:: Passage to read ::

Archive for January, 2010

What’s a little poison between friends?

Friday, January 29th, 2010

To quote whatever the heck news source published the following tidbit that I accidentally stumbled upon and thought worthy of your attention:

“Black lab Bronson’s owner, Deborah Allen, trundled home from the nearby fields with a poisonous reptile hanging from his face.

Poor Puppy. :(

Bronson is often bringing objects he finds in the fields back to his owners’ farmhouse at Yarragon, near Melbourne, Australia, but the day he brought home the deadly copperhead snake topped them all for Deborah and her husband Peter.

The snake’s tail was in Bronson’s mouth, its body was wrapped around his jaw and the reptile’s head was dangling down between the dog’s feet.

Deborah and Peter were terrified that the snake might raise its fangs and give Bronson a deadly bite, but it appeared to have come off the worst in the battle between canine and reptile and was in a dazed state.

:: What you will do ::
1. Answer these questions from the blog post about the dog and the snake:
(a) Where is the farmhouse of Bronson's owners?
(b) What kind of snake did Bronson bring home?
(c) What state did the snake appear to be in?
2. Print the stretch of the blog post from "What’s a little" through "from his face.".
Work from the blog post alone.

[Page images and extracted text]
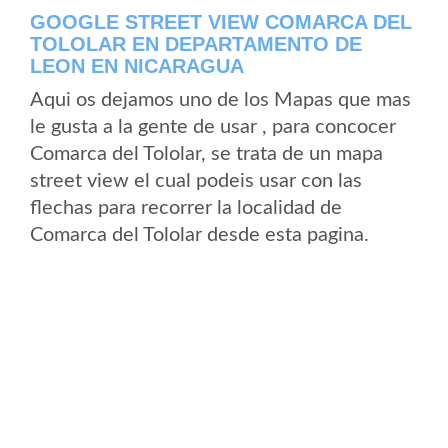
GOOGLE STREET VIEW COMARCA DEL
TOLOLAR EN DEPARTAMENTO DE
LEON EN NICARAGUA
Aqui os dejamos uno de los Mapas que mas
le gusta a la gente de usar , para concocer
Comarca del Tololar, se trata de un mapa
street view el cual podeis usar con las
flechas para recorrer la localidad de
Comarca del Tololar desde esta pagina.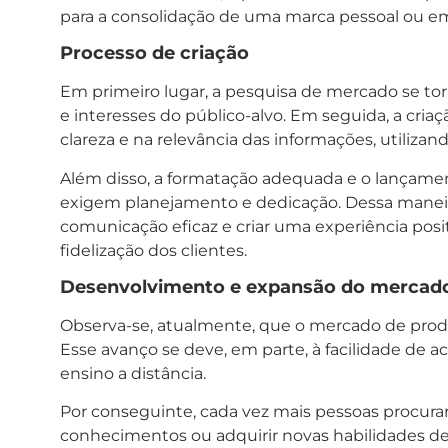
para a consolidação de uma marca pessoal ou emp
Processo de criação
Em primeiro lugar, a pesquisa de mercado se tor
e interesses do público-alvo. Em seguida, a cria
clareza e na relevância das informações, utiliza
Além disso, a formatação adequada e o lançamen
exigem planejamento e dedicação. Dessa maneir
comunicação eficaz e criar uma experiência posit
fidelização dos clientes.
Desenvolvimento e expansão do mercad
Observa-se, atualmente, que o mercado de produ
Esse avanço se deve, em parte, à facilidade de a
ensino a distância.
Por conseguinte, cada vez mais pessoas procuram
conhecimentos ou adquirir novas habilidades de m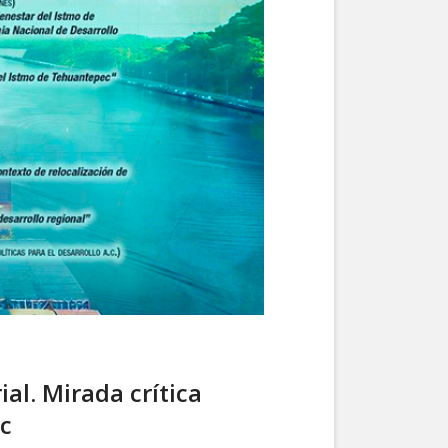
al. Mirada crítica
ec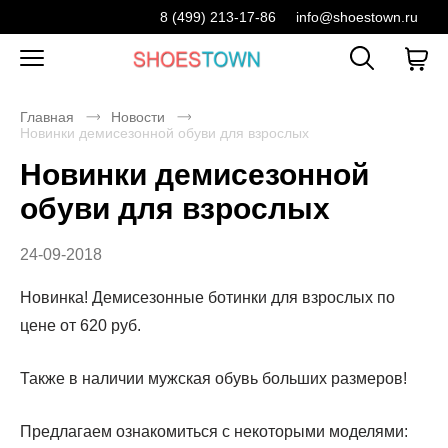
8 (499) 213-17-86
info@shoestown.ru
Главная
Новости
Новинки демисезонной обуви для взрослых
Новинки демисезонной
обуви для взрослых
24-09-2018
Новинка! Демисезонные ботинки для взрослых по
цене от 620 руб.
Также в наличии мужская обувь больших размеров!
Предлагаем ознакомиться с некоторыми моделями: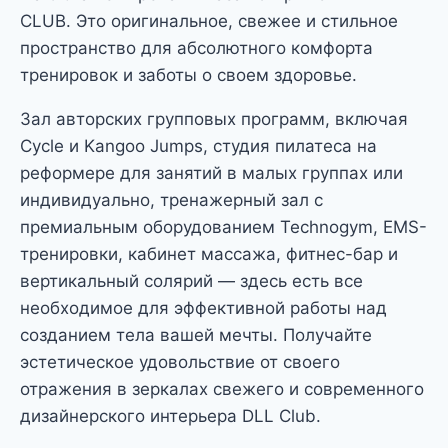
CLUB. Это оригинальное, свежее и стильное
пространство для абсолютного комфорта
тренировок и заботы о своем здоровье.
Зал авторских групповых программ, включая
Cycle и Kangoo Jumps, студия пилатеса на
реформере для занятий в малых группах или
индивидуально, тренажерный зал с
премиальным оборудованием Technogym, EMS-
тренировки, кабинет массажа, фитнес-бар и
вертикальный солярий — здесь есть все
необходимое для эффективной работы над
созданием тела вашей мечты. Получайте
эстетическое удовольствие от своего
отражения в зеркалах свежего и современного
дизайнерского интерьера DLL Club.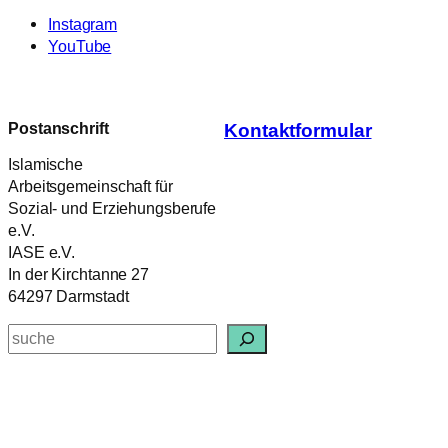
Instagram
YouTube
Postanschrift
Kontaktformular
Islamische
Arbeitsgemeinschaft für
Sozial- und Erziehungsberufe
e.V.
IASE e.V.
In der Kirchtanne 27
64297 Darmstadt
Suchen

:: Answer set ::
1.
(a) At Yarragon, near Melbourne, Australia.
(b) A copperhead snake.
(c) A dazed state.

2.
What’s a little poison between friends?

Friday, January 29th, 2010

To quote whatever the heck news source published the following tidbit that I accidentally stumbled upon and thought worthy of your attention:

“Black lab Bronson’s owner, Deborah Allen, trundled home from the nearby fields with a poisonous reptile hanging from his face.